**EXERCISE AIM**.
Retype, word for word, every line from the one holding "Zum Halbjahresabschluss" through the one holding "Пользовательское соглашение" in the entries below, both included, and only those lines.

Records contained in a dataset
-*-*-

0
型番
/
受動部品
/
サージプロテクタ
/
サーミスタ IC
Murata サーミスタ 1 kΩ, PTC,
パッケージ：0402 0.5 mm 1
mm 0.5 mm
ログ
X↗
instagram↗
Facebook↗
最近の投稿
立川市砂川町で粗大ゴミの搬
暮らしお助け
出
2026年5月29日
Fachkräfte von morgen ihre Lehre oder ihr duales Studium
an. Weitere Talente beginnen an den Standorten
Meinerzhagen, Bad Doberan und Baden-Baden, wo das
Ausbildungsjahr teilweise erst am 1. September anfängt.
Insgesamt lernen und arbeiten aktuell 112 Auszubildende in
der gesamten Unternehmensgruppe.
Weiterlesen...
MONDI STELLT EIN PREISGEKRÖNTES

-*-*-

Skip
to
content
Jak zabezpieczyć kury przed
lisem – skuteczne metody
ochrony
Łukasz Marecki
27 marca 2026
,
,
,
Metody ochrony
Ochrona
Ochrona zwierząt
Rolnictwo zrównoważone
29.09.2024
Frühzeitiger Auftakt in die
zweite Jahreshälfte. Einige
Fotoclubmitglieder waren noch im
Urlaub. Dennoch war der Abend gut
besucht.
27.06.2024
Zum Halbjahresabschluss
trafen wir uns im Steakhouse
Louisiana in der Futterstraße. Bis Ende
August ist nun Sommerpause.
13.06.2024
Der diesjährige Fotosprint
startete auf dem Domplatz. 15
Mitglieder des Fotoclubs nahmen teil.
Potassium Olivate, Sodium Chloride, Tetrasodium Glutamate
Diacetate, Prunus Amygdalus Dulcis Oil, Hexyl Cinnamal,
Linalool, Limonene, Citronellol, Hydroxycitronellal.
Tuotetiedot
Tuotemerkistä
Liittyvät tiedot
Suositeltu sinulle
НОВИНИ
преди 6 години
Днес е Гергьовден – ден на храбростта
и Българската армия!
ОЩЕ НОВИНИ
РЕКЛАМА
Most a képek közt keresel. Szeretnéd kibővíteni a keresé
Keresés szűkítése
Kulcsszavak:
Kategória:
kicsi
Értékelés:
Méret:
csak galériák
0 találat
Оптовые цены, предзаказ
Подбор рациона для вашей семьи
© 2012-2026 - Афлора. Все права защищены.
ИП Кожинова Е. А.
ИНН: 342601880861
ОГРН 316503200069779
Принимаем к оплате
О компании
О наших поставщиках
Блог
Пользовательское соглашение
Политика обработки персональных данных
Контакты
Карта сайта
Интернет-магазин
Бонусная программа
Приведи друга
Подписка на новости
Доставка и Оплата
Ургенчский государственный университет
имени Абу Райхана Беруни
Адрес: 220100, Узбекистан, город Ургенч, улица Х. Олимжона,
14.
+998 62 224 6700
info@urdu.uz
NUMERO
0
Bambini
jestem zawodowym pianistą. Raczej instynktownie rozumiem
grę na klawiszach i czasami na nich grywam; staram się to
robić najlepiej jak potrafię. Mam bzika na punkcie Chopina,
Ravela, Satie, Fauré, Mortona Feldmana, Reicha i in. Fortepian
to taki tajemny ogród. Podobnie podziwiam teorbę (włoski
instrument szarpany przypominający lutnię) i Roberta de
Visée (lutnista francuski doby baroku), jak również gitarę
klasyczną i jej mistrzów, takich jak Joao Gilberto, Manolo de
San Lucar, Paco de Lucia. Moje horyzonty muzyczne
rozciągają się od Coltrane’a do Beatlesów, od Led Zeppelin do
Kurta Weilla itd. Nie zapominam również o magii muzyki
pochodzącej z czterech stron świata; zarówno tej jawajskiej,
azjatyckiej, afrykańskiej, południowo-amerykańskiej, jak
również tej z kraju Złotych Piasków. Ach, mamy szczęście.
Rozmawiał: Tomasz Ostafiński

-*-*-

**OUTPUT FOR THIS EXERCISE**.
Zum Halbjahresabschluss
trafen wir uns im Steakhouse
Louisiana in der Futterstraße. Bis Ende
August ist nun Sommerpause.
13.06.2024
Der diesjährige Fotosprint
startete auf dem Domplatz. 15
Mitglieder des Fotoclubs nahmen teil.
Potassium Olivate, Sodium Chloride, Tetrasodium Glutamate
Diacetate, Prunus Amygdalus Dulcis Oil, Hexyl Cinnamal,
Linalool, Limonene, Citronellol, Hydroxycitronellal.
Tuotetiedot
Tuotemerkistä
Liittyvät tiedot
Suositeltu sinulle
НОВИНИ
преди 6 години
Днес е Гергьовден – ден на храбростта
и Българската армия!
ОЩЕ НОВИНИ
РЕКЛАМА
Most a képek közt keresel. Szeretnéd kibővíteni a keresé
Keresés szűkítése
Kulcsszavak:
Kategória:
kicsi
Értékelés:
Méret:
csak galériák
0 találat
Оптовые цены, предзаказ
Подбор рациона для вашей семьи
© 2012-2026 - Афлора. Все права защищены.
ИП Кожинова Е. А.
ИНН: 342601880861
ОГРН 316503200069779
Принимаем к оплате
О компании
О наших поставщиках
Блог
Пользовательское соглашение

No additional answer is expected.